Vendredi, 17 Novembre, 2017 - 16:01

Plus rien à vendre, tout est vendu, depuis toujours...

  Car, Lyon People ne recule devant aucune soumission, lorsqu'il s'agit de faire des recettes. La boutique de la presse lécheuse, voici la raison d'être de cette officine du pouvoir officiel. Que serait Lyon People, sans le soutien de Gérard Collomb, inlassablement flagorné par le rédacteur en chef qui tente de se dissimuler derrière un surnom ridicule? Après avoir ciré les pompes de Gérard Collomb, le voici qui tresse les lauriers d'un « politichien » roublard, et inculte, Georges Képénékian. Je l'ai surnommé, Képé le néant, et, il n'est rien d'autre qu'un abîme de suffisance.

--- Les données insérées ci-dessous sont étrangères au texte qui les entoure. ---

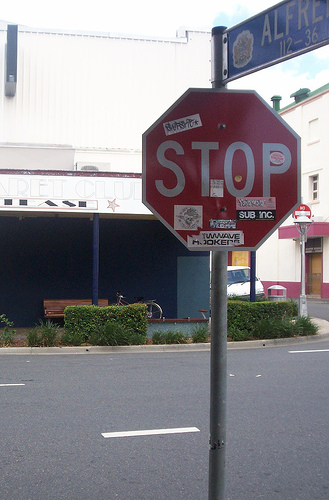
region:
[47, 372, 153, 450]
Gray pavement on road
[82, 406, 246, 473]
White stripe on a road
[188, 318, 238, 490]
silver pole holding up a stop sign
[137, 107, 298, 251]
Red and white stop sign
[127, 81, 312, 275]
Stop sign with stickers on it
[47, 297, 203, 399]
Green bush next to a road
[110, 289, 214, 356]
Bike parked by a building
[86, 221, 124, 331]
Blue pole on a building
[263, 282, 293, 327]
Trash can by a road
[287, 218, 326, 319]
Light pole by a road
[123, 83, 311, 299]
The stop sign is on a pole.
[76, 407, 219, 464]
There are white lines on the road.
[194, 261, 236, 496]
The pole the stop sign is on is grey.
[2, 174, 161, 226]
The name of the club on the building.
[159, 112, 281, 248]
Stickers on the stop sign.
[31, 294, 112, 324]
A bench against the building.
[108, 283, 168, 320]
There is a bike next to the bench.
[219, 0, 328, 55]
Street sign on top of the pole.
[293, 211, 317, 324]
There is a streetlight next to bushes.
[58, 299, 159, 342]
The bush is rectangular.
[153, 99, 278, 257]
part of a red stop sign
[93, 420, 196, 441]
a white line on the road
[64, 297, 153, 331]
part of a trimmed bush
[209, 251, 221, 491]
part of a metal pole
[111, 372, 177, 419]
part of plain road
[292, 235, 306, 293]
part of a metal pole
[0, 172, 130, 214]
part of some written art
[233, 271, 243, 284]
front window of a car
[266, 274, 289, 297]
part of litter bin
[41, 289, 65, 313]
part of a bench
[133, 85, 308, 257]
Red octagon shaped stop sign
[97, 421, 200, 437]
White line on a road.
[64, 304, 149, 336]
Green hedge along road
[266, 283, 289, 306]
gray trashcan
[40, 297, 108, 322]
wooden bench beside a bicycle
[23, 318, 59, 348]
Plant beside the road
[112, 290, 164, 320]
Bicycle sitting beside a bench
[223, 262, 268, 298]
White van with front visible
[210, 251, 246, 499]
Long gray pole to stop sign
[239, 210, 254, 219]
The word SUB in white writing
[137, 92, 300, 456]
city street with stop sign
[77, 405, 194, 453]
white line on street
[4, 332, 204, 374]
curb separates sidewalk from street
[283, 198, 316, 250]
do not enter sign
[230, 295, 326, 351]
bushes behind street corner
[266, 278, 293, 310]
cement style garbage can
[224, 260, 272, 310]
white van parked in far right of picture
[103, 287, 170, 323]
bicycle parked under building overhang in shade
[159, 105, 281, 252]
strange stickers are glued onto the stop sign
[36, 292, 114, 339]
wooden bench in shade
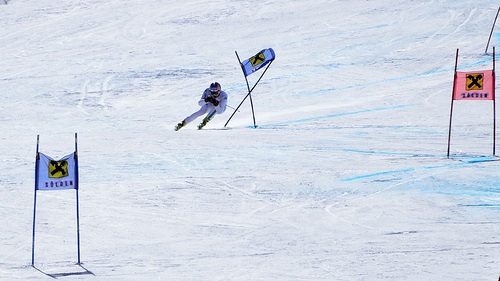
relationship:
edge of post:
[235, 51, 241, 58] [231, 49, 260, 129]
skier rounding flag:
[173, 82, 235, 135] [237, 43, 278, 83]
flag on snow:
[237, 43, 278, 83] [144, 6, 286, 138]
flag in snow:
[450, 67, 493, 104] [277, 3, 499, 109]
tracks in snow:
[403, 5, 484, 54] [277, 3, 499, 109]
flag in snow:
[237, 43, 278, 83] [144, 6, 286, 138]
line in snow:
[301, 57, 499, 99] [277, 3, 499, 109]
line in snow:
[258, 99, 432, 131] [277, 3, 499, 109]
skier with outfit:
[173, 82, 235, 135] [185, 90, 231, 128]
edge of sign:
[67, 150, 78, 161] [30, 149, 87, 194]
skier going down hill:
[173, 82, 235, 135] [1, 1, 498, 280]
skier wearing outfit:
[173, 82, 235, 135] [185, 90, 231, 128]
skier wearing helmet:
[173, 82, 235, 135] [207, 80, 224, 93]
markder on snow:
[218, 38, 288, 133] [144, 6, 286, 138]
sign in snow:
[30, 149, 87, 194] [2, 4, 162, 268]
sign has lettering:
[30, 149, 87, 194] [42, 181, 76, 189]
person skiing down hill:
[173, 82, 235, 135] [1, 1, 498, 280]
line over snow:
[301, 57, 499, 99] [277, 3, 499, 109]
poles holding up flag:
[225, 51, 274, 130] [237, 43, 278, 83]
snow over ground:
[277, 3, 499, 109] [2, 4, 496, 280]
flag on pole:
[450, 67, 493, 104] [445, 47, 468, 161]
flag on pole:
[450, 67, 493, 104] [487, 45, 499, 158]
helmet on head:
[207, 80, 224, 93] [207, 81, 223, 101]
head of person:
[207, 81, 223, 101] [173, 82, 235, 135]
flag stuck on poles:
[237, 43, 278, 83] [225, 51, 274, 130]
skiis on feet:
[175, 126, 210, 132] [175, 122, 205, 132]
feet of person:
[175, 122, 205, 132] [173, 82, 235, 135]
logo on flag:
[249, 54, 271, 66] [237, 43, 278, 83]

En a t'il avalé des couleuvres, avant d'obtenir ce fauteuil tant convoité ? Pauvre homme ! Képé le néant ne fera rien. C'est une godiche conditionnée au bon vouloir de Gérard Collomb. Une tragédie sur pattes. Il ne dispose d'aucune liberté. Sa seule utilité, c'est d'occuper un siège vide, pour cela, il est prêt à tout. Devant la révolte de certains maires d'arrondissements, il aurait récemment déclaré : « C'est simple ! Plus vous râlerez, plus j'augmenterai ma dose de Tranxène (médicament utilisé pour les formes graves d'anxiété, d'angoisse et d'agitation). » Képé serait-il drogué ? Charmant programme pour Képé, providentiellement en retraite. Il fait la couverture du dernier Lyon People. A quelle extrémité sont-ils rendus ? Heureusement, personne ne lit ce gratuit qui traîne des semaines entières dans les bistrots, où on le dépose pour racoler les lecteurs. Ses propriétaires essayèrent de le vendre, sans aucun succès. Pourquoi acheter les pitoyables tribulations d'une bande limitée de petits commerçants et d'industriels? On se lasse. Toujours les mêmes longues figures à l'Avant-scène. On voit même, un politicard à particule, qui vend ses conseils, alors qu'il ne fut jamais capable d'être élu dans les règles. Il y a même, au cœur de la rédaction, un vieillard atrabilaire, pénible suiveur de ses maîtres, qui s'autorise à injurier l'Art contemporain. Bien entendu, la jeunesse fuit ces informations réjouissantes pour les maisons de retraite.